Because SB223412 has been reported to be active when administered orally [34], we examined the effect of oral administration of SB223412 on pulsatile LH secretion in goats. Plasma SB223412 concentrations increased during the periods of oral administration in a dose-dependent manner, suggesting that orally administered NK3R antagonist was successfully transferred into peripheral circulation. The result is consistent with a previous report, indicating that the SB223412 shows high bioavailability, therefore most of the orally administered SB223412 was transferred into peripheral circulation in dogs and rats [34]. In the present study, 7-day treatment with the NK3R antagonist slightly, but significantly, increased the interpulse intervals of LH pulses. Previous studies have demonstrated that oral administration of NK3R antagonist suppresses testosterone secretion in male dogs [21] and male guinea pigs [20], and decreases plasma E2 levels in cyclic female monkeys [22] and women [30]. Combined, the present results indicate that the endocrine mechanisms regulating reproductive functions in ruminants, as well as other mammalian species, could be modulated through oral administration of NK3R antagonists such as SB223412. However, the present study suggests that, as there was no significant difference in interpulse intervals of LH pulses between the two doses of orally administered NK3R antagonist, a much higher blood concentration of NK3R antagonist is needed to suppress GnRH pulse generator activity and pulsatile LH secretion in goats. Further studies are required to determine the optimal dosage and period for NK3R antagonist treatment for the development of practical regimens.

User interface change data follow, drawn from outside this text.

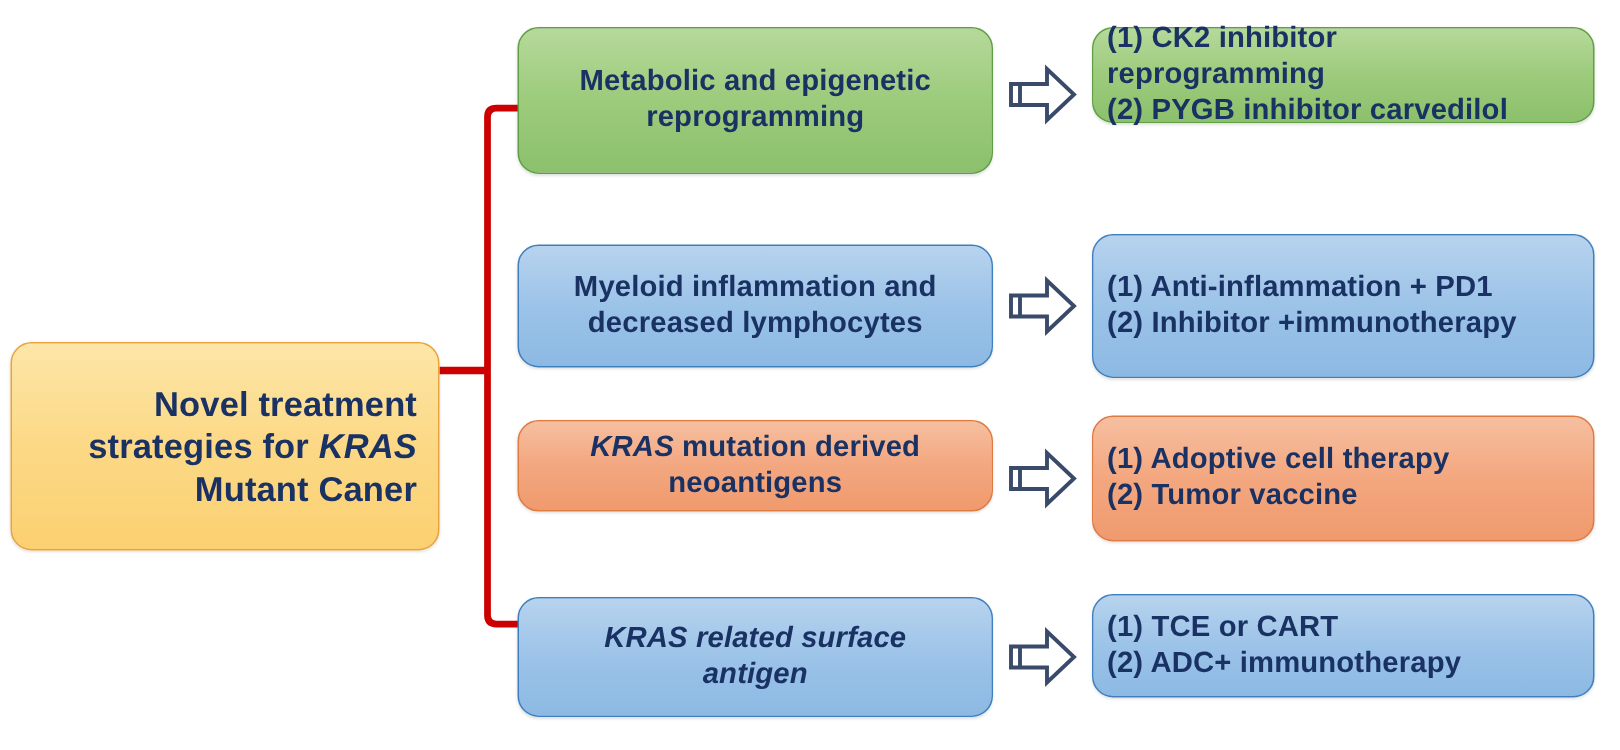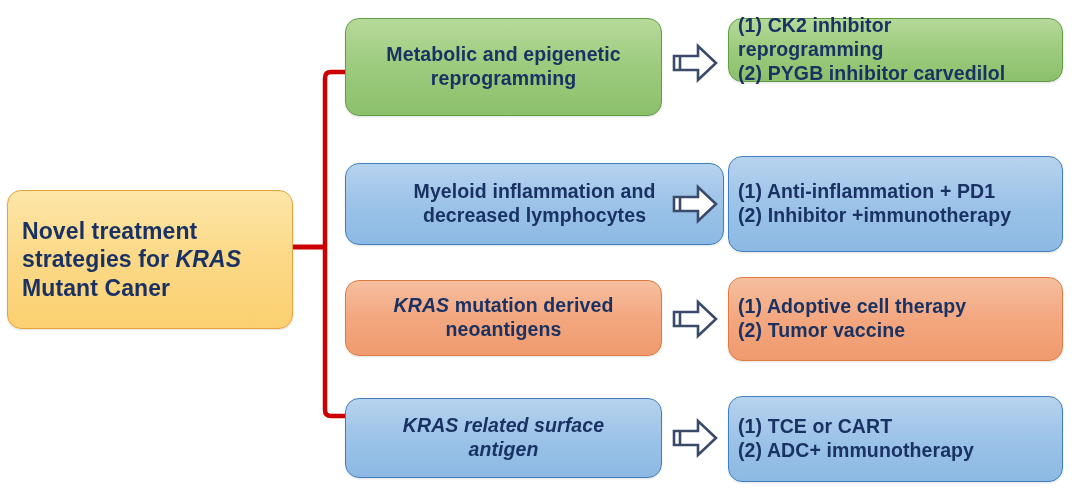"Myeloid inflammation and" div.box { width: 379px -> 317px }
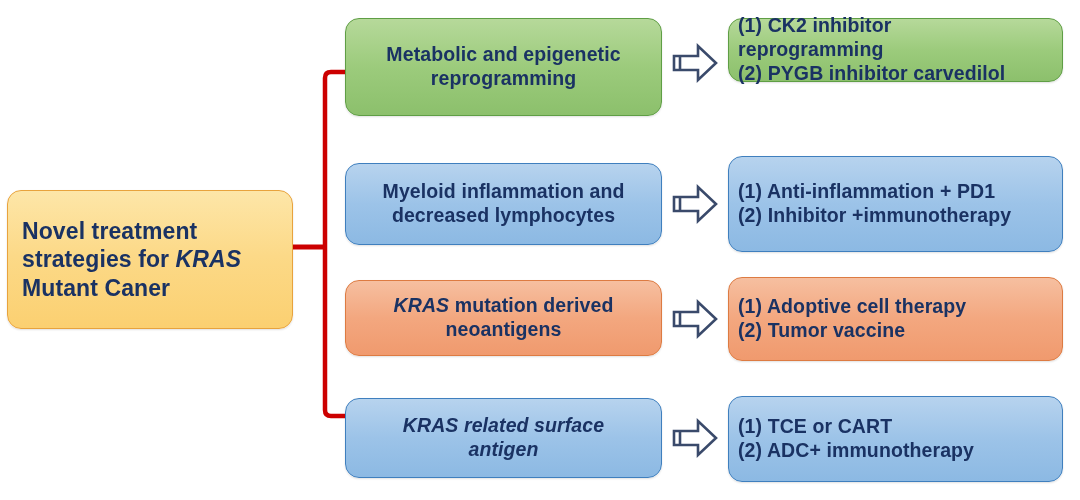"Novel treatment" .center-box { margin-top: none -> 38px; text-align: left -> right }
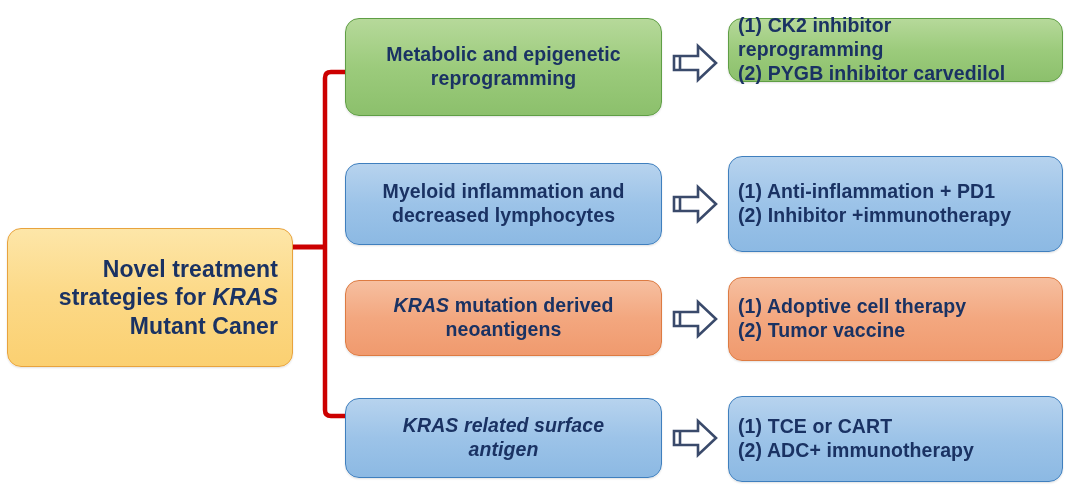"KRAS mutation derived" div.box { height: 76px -> 61px }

In the present study, both intravenous and oral administration of NK3R antagonist decreased MUA volley frequency but failed to completely abolish the GnRH pulse generator activity and pulsatile LH secretion. This result is consistent with a previous study showing that administration of another NK3R antagonist, SB222200, into the ARC prolonged the interpulse intervals of LH pulses but failed to abolish the pulsatility of LH secretion in OVX ewes [28]. We previously reported that intracerebral administration of SB223412 in rats failed to suppress pulsatile LH secretion, whereas CS-003, a triple antagonist for three neurokinin receptors, namely neurokinin 1 receptor (NK1R), neurokinin 2 receptor (NK2R) and NK3R, could suppress it [31]. Moreover, antagonism of the triple neurokinin receptors was required to abolish the stimulatory effect of NKB on the electrophysiological activity of KNDy neurons in mouse brain slices [40]. A previous study in goats demonstrated that pharmacological activation of NK1R and NK2R was able to induce MUA volley, albeit with a much lower efficacy than that of NK3R [37]. These studies suggest that NK1R and NK2R complementarily mediate the stimulatory effect of NKB on the GnRH pulse generator activity when NK3R is pharmacologically blocked, and thus, prolonged intervals of GnRH pulse generation by pharmacological blockade of NK3R could be due to delayed NKB stimulation to induce synchronized firing of KNDy neurons [23]. Improved knowledge of the localization of neurokinin receptors in the central nervous system and the effects of antagonists of the three neurokinin receptors on GnRH pulse generator activity is required to effectively suppress reproductive functions in goats.

In conclusion, we demonstrated that peripheral administration of SB223412, an NK3R antagonist, suppressed pulsatile LH secretion by acting on the GnRH pulse generator in female goats. The results of the present study suggest that peripheral and/or oral administration of NK3R antagonists could be used to modulate reproductive functions in ruminants.